Association between unstable angina and CXCL17: a new potential biomarker
Gong Fu-han,
Xiao Xiao-qiang,
Zhang Xue-ping,
Long Li,
Huang Sheng,
Wang Xue-sheng,
Shu Zhen-lin,
Yang Yong-sheng
Affiliations
Gong Fu-han
Department of Cardiology, Tongren Municipal People’s Hospital, No.120 Taoyuan Avenue, Chuandong Education park, Bijiang District, Tongren City554300, China
Xiao Xiao-qiang
Department of Cardiology, Tongren Municipal People’s Hospital, No.120 Taoyuan Avenue, Chuandong Education park, Bijiang District, Tongren City554300, China
Zhang Xue-ping
Department of Cardiology, Tongren Municipal People’s Hospital, No.120 Taoyuan Avenue, Chuandong Education park, Bijiang District, Tongren City554300, China
Long Li
Department of Clinical Laboratory, Tongren Municipal People’s Hospital, Tongren554300, China
Huang Sheng
Department of Ophthalmology, Tongren Municipal People’s Hospital, Tongren554300, China
Wang Xue-sheng
Department of Cardiology, Tongren Municipal People’s Hospital, No.120 Taoyuan Avenue, Chuandong Education park, Bijiang District, Tongren City554300, China
Shu Zhen-lin
Department of Cardiology, Tongren Municipal People’s Hospital, No.120 Taoyuan Avenue, Chuandong Education park, Bijiang District, Tongren City554300, China
Yang Yong-sheng
Department of Cardiology, Tongren Municipal People’s Hospital, No.120 Taoyuan Avenue, Chuandong Education park, Bijiang District, Tongren City554300, China
Atherosclerosis and chemokines are strongly related, but the role of the chemokine CXCL17 in atherogenesis is still poorly understood.
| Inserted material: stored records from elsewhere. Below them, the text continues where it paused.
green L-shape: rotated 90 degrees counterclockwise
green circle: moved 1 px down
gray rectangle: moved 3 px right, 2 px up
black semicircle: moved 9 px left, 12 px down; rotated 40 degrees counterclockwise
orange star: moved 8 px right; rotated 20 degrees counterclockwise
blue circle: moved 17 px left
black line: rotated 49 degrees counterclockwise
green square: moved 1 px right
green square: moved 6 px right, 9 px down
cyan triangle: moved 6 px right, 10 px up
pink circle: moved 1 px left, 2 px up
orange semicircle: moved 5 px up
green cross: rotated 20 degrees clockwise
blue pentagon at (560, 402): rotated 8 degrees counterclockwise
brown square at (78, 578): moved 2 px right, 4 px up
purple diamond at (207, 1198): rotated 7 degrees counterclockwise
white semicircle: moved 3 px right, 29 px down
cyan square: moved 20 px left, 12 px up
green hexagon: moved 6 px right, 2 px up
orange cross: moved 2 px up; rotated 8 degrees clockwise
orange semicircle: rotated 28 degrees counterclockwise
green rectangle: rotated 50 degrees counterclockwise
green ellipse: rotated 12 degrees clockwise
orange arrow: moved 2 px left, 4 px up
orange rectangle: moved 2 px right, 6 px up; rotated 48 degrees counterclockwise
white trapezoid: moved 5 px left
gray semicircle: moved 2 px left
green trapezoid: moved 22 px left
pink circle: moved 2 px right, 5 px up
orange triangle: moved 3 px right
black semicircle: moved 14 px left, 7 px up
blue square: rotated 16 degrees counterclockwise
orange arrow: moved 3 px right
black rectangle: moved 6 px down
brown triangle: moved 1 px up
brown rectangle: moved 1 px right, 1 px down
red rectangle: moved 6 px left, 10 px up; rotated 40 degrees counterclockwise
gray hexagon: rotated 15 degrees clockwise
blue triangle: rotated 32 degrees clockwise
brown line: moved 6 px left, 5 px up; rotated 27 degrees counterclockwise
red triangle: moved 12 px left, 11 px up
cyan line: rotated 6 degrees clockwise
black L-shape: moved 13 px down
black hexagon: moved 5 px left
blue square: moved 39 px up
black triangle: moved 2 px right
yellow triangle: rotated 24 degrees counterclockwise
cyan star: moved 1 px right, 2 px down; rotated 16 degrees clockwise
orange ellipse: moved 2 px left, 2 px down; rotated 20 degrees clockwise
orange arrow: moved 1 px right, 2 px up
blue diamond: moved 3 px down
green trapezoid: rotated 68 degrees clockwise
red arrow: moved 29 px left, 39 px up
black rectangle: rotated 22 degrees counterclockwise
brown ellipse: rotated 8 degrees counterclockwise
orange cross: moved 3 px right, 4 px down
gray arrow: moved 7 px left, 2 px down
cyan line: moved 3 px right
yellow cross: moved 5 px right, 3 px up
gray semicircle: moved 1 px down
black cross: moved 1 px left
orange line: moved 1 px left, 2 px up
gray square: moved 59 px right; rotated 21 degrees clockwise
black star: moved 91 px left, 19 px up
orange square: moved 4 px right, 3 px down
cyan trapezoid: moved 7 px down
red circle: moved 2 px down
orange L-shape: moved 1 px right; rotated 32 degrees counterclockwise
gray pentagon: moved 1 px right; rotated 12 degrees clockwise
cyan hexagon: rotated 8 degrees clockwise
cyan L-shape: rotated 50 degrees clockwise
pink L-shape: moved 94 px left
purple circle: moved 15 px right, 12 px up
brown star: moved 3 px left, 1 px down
We aim to investigate the serum CXCL17 levels in different stages of patients with coronary heart disease and explore whether these differences contribute to atherosclerosis. In the current prospective study, we enrolled 48 patients with unstable angina (UA), 51 patients with stable angina (SA) and 41 patients for the control group (CG). All subjects were diagnosed by coronary angiography and Gensini score was used to evaluate the severity of coronary artery disease. The CXCL17 levels were determined using ELISA, while lipid metabolism indicators and high sensitivity C-reactive protein (hs-CRP) were detected by automatic biochemical analyzer. We observed that the unstable angina group had higher CXCL17 levels compared with the stable angina and the control group. The logistic regression analysis showed that CXCL17 was an independent risk factor for unstable angina. Our results showed that CXCL17 was also statistically correlated with hs-CRP, while it was irrelevant with Gensini score. CXCL17 levels were associated with activity of inflammatory response and the instability of atherosclerotic plaques. These results suggest that CXCL17 elevation may be a potential new biomarker of unstable angina.